Lieu de repli, d’introspection ou de transformation, la chambre apparaît ici comme une « safe place », un territoire intérieur où les identités se façonnent loin des regards extérieurs. Dans cet espace intime, les artistes explorent les tensions entre silence et affirmation, secret et révélation, vulnérabilité et puissance.
L’exposition rassemble les œuvres de quatre artistes internationales : Yaz Tascii, Valentina Quintero, Daniella McNulty et Beka Magyarlaki. Issues de contextes culturels différents, elles partagent une approche artistique attentive aux questions de genre, d’identité et de liberté personnelle.
À travers peintures, installations et dispositifs visuels variés, les artistes interrogent la manière dont les espaces privés peuvent devenir des lieux de résistance et d’affirmation. Les chambres représentées ne sont pas de simples décors domestiques : elles deviennent des paysages psychiques où se jouent les processus de construction identitaire.
La diversité des médiums utilisés permet d’explorer différentes dimensions de cette intimité.
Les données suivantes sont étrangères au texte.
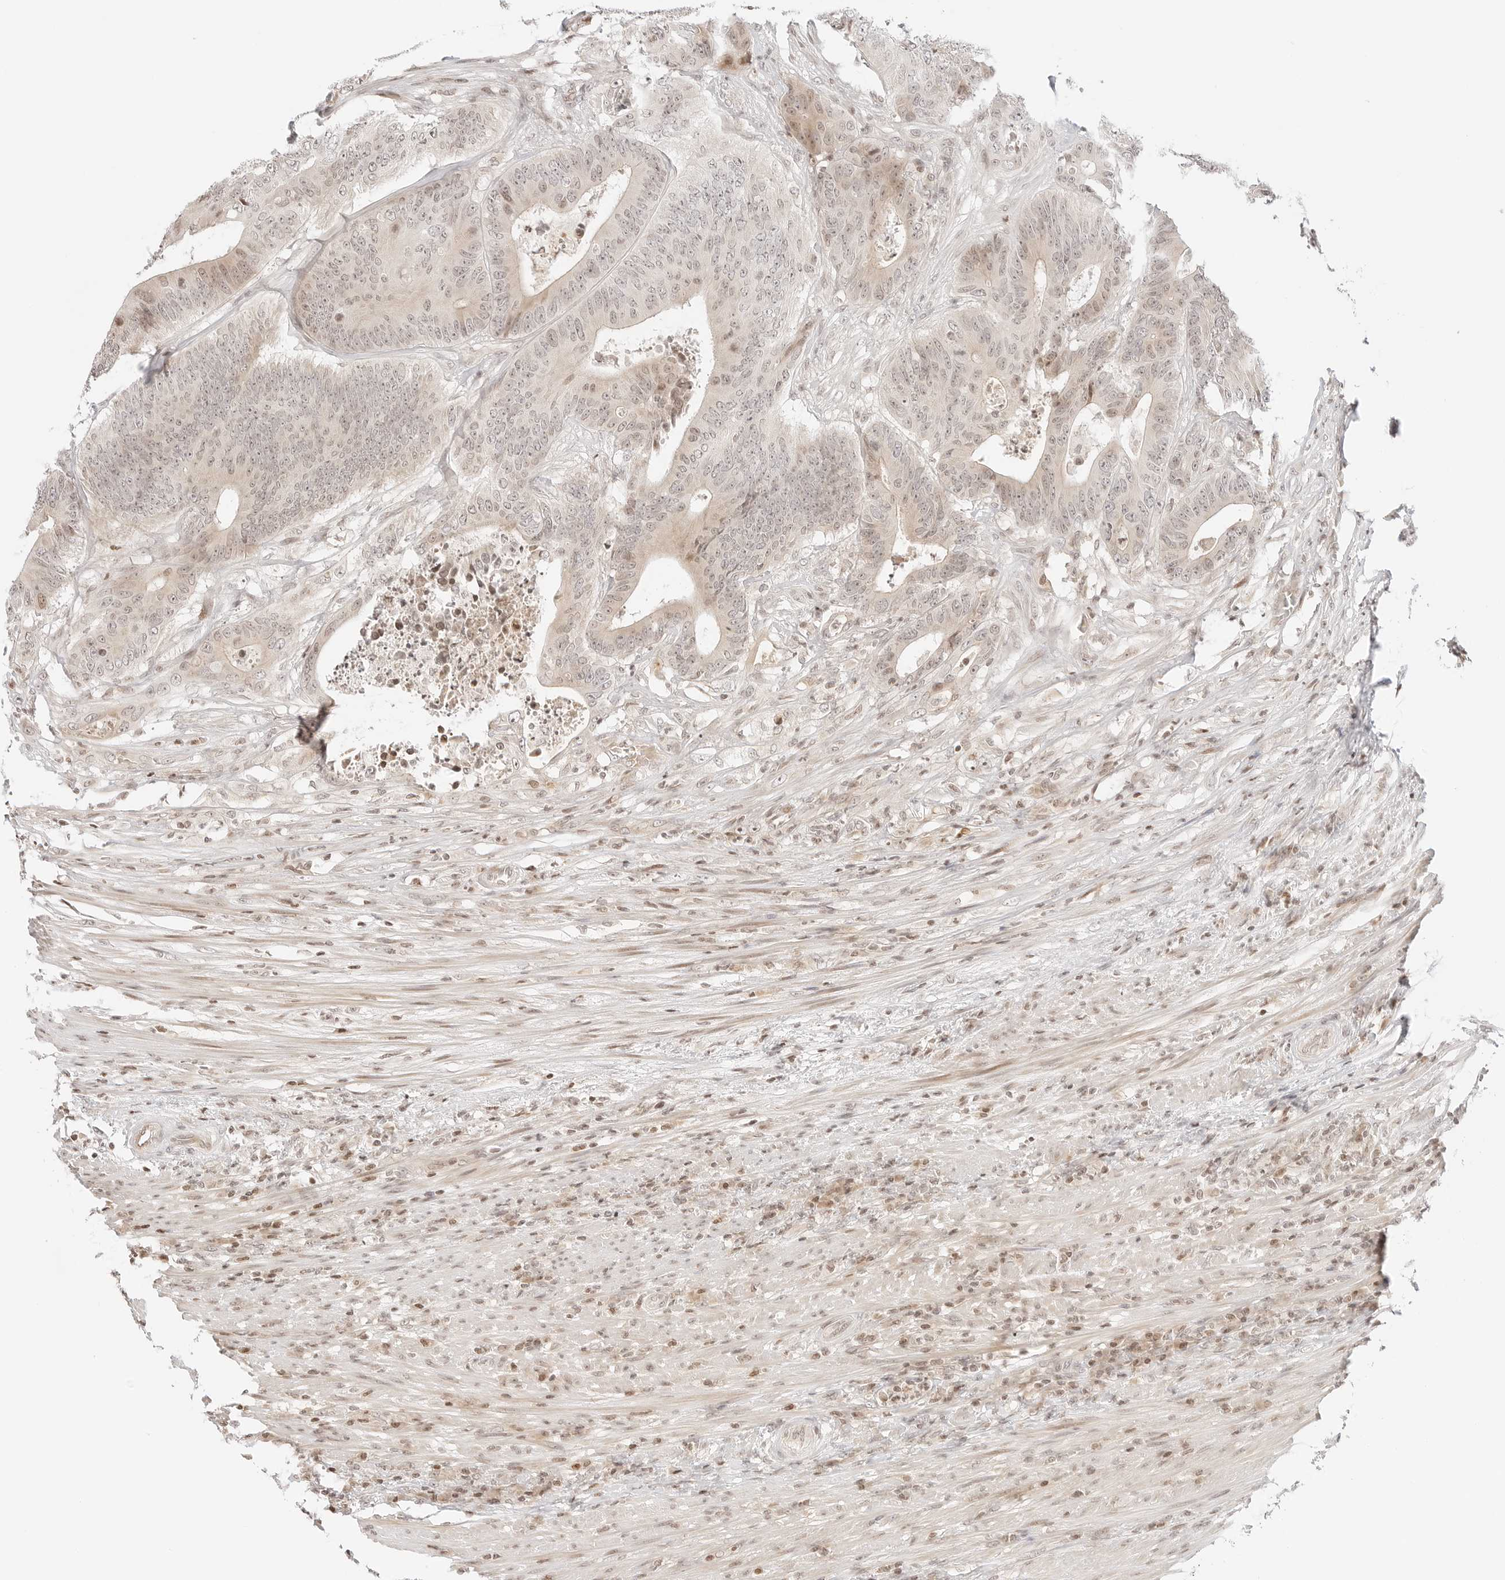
{"staining": {"intensity": "weak", "quantity": "25%-75%", "location": "cytoplasmic/membranous,nuclear"}, "tissue": "colorectal cancer", "cell_type": "Tumor cells", "image_type": "cancer", "snomed": [{"axis": "morphology", "description": "Adenocarcinoma, NOS"}, {"axis": "topography", "description": "Colon"}], "caption": "Brown immunohistochemical staining in colorectal cancer shows weak cytoplasmic/membranous and nuclear staining in approximately 25%-75% of tumor cells. The protein of interest is stained brown, and the nuclei are stained in blue (DAB (3,3'-diaminobenzidine) IHC with brightfield microscopy, high magnification).", "gene": "RPS6KL1", "patient": {"sex": "male", "age": 83}}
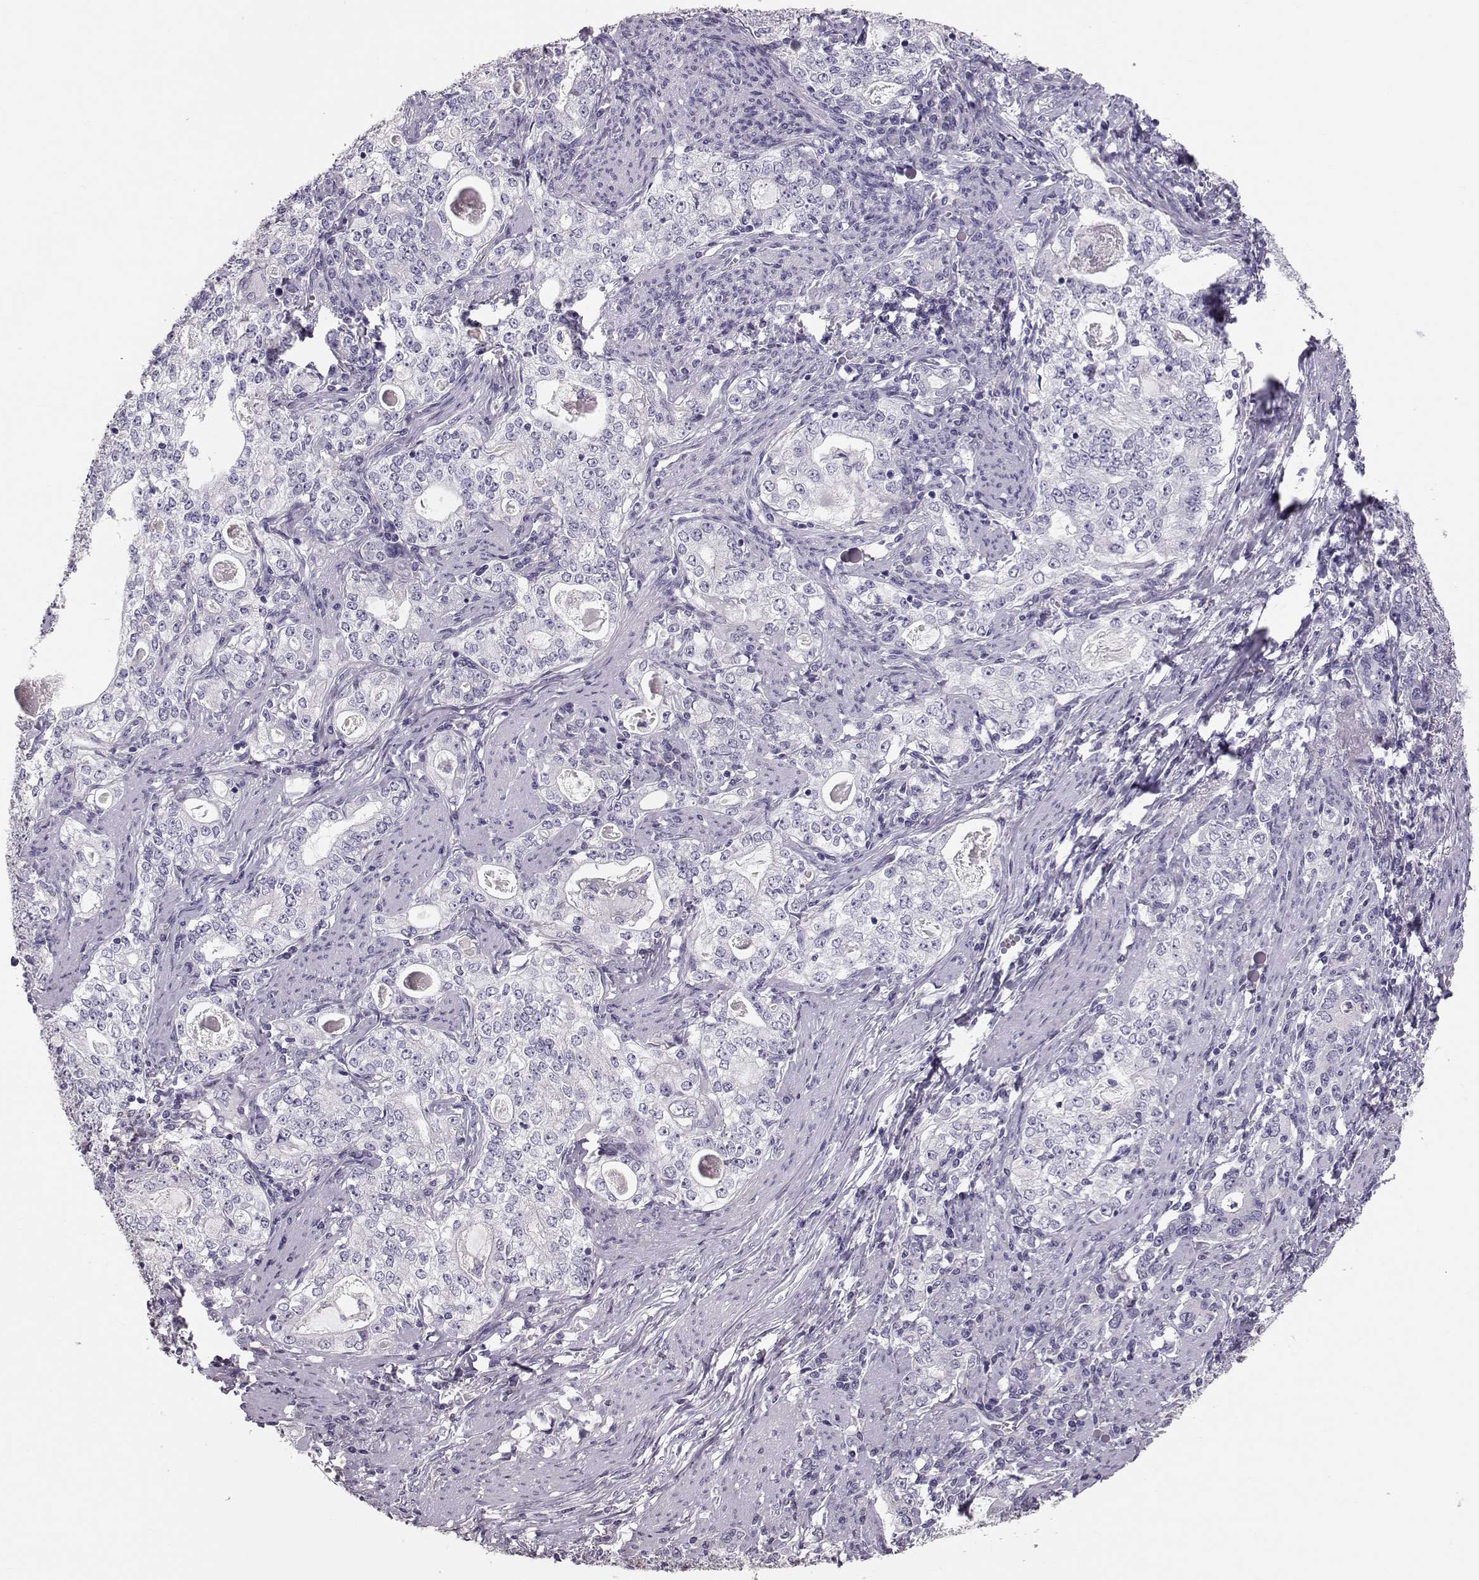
{"staining": {"intensity": "negative", "quantity": "none", "location": "none"}, "tissue": "stomach cancer", "cell_type": "Tumor cells", "image_type": "cancer", "snomed": [{"axis": "morphology", "description": "Adenocarcinoma, NOS"}, {"axis": "topography", "description": "Stomach, lower"}], "caption": "A photomicrograph of human adenocarcinoma (stomach) is negative for staining in tumor cells.", "gene": "POU1F1", "patient": {"sex": "female", "age": 72}}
Certaines œuvres évoquent des souvenirs ou des fragments de vie personnelle, tandis que d’autres questionnent les normes sociales et culturelles qui entourent la féminité et les identités queer.
En plaçant l’intime au cœur de la réflexion artistique, In Her Room propose ainsi une lecture sensible de la complexité des identités contemporaines. L’exposition rappelle que les espaces privés, souvent invisibles, peuvent être des lieux essentiels d’émancipation et de transformation personnelle.